I try to convey to them [residents] that the joy in doctoring, much like the joy in parenting, is in the small pauses when you help someone feel heard and supported.

- Alison Block, doctor

My time with my kids started feeling more rewarding, so I thought I’d try to take some of the patience that I had been so desperately cultivating at home, and bring it back to work.

During my residency, one of our most beloved teachers pioneered a column on the sign-out sheet called “ascriptus humanis,” a made-up Latin term that was meant to be an opportunity to share something you had learnt about patients, totally apart from their disease. It was a way to help us remember that we were healing whole people, not just treating diseases. Somewhere along the way I had forgotten about the ascriptus humanis.

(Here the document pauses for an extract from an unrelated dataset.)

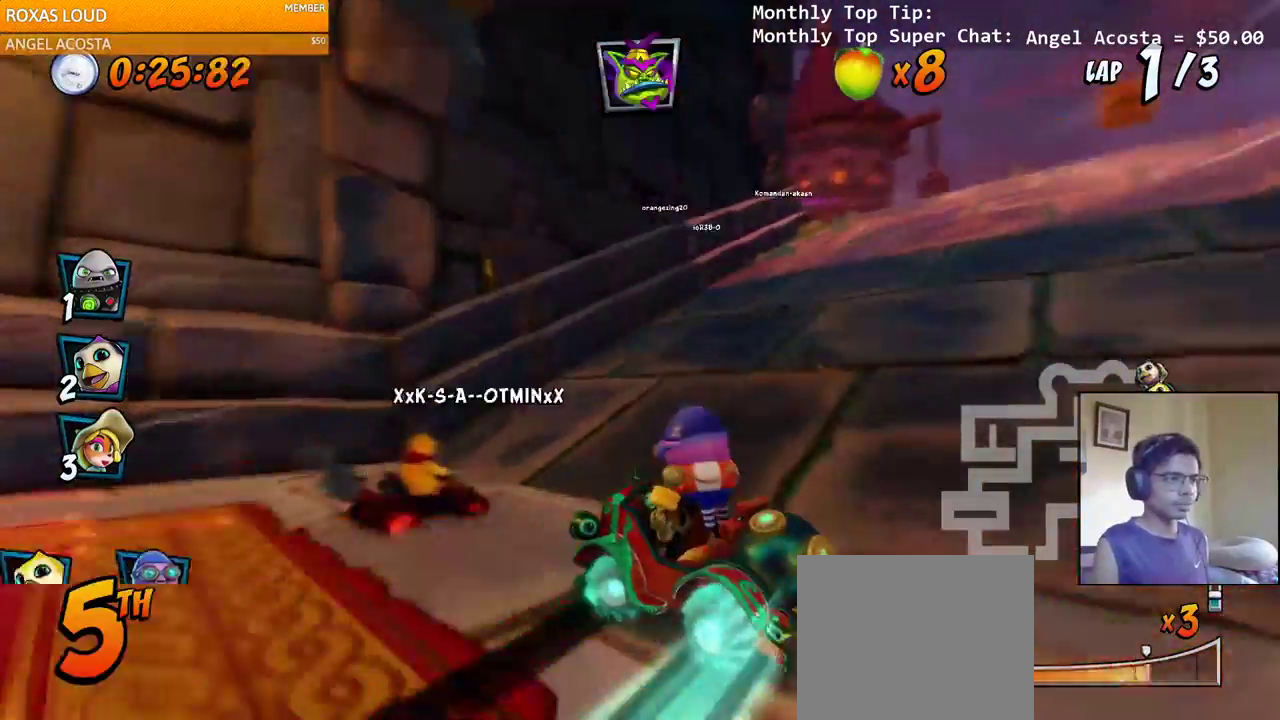
{"dt_ms": 500, "buttons": ["CROSS"], "left_stick": "center", "right_stick": "left", "events": [[183, "DPAD_UP", "down"], [183, "L1", "down"], [267, "R2", "up"], [317, "DPAD_UP", "up"], [333, "DPAD_DOWN", "down"], [367, "L1", "up"], [450, "DPAD_DOWN", "up"], [500, "DPAD_RIGHT", "up"]]}
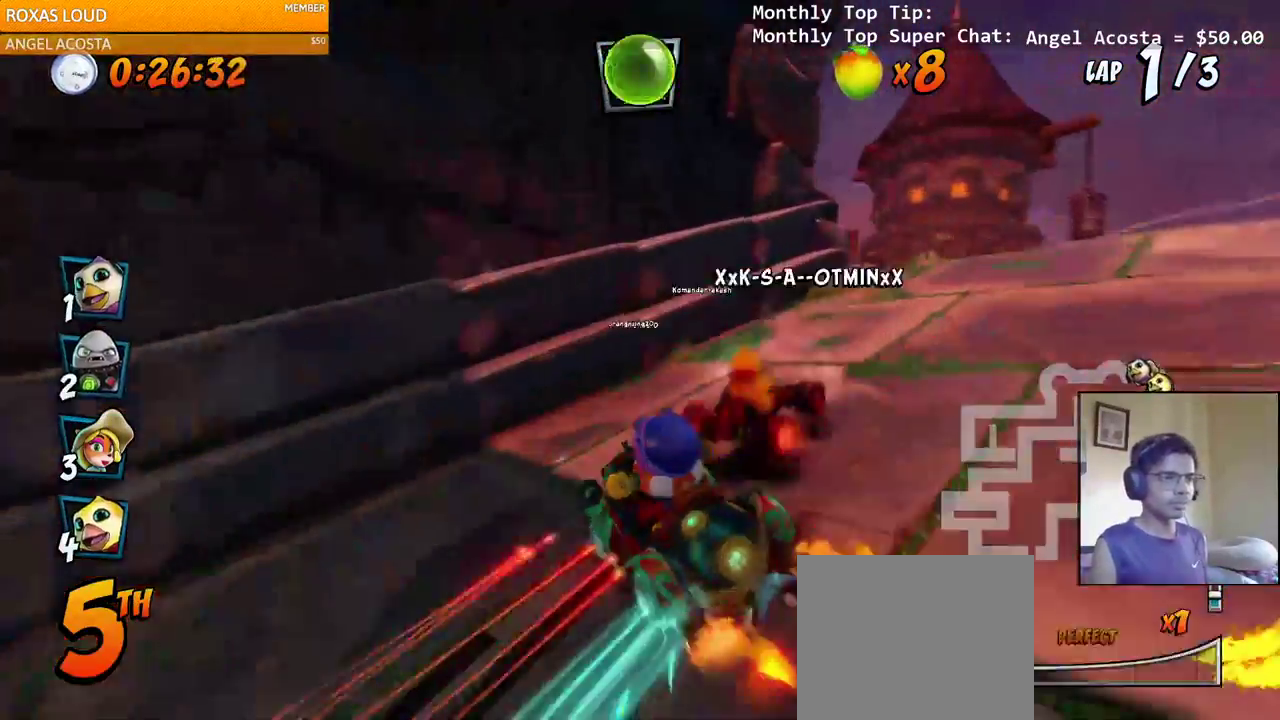
{"dt_ms": 500, "buttons": ["CROSS", "R2", "DPAD_LEFT"], "left_stick": "center", "right_stick": "left", "events": [[183, "DPAD_LEFT", "down"], [200, "R2", "down"]]}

I started asking patients more about their families, their hobbies and their passions, to find out what was important to them. If they wanted to take an extra few minutes going further back in the history of their knee pain than was necessary, I would let them, rather than trying to move the conversation forward as efficiently as possible.

Efficiency addiction

As a family doctor, I see prenatal patients and young children. The templates for my visits include questions about a lot of things — symptoms of labour or pre-eclampsia, milestones for growth and development. But they don’t include anything about how my patients are actually doing. So now, I ask them.

When I’m teaching residents, I see the efficiency addiction in their bloodshot eyes and frantically typing fingers. I try to convey to them that the joy in doctoring, much like the joy in parenting, is in the small pauses when you help someone feel heard and supported.

I’m not perfect. I still get annoyed when my little ones ask for yet another sip of water at bedtime. And I still rush through clinic visits sometimes, intentionally not asking how patients’ kids are doing because I need to get home to my own. But I’m trying. And on a good day, if I breathe right, I can try to slow down my own hummingbird heart.

— Washington Post

Alison Block is a family doctor, mother of two and writer living in the San Francisco Bay area.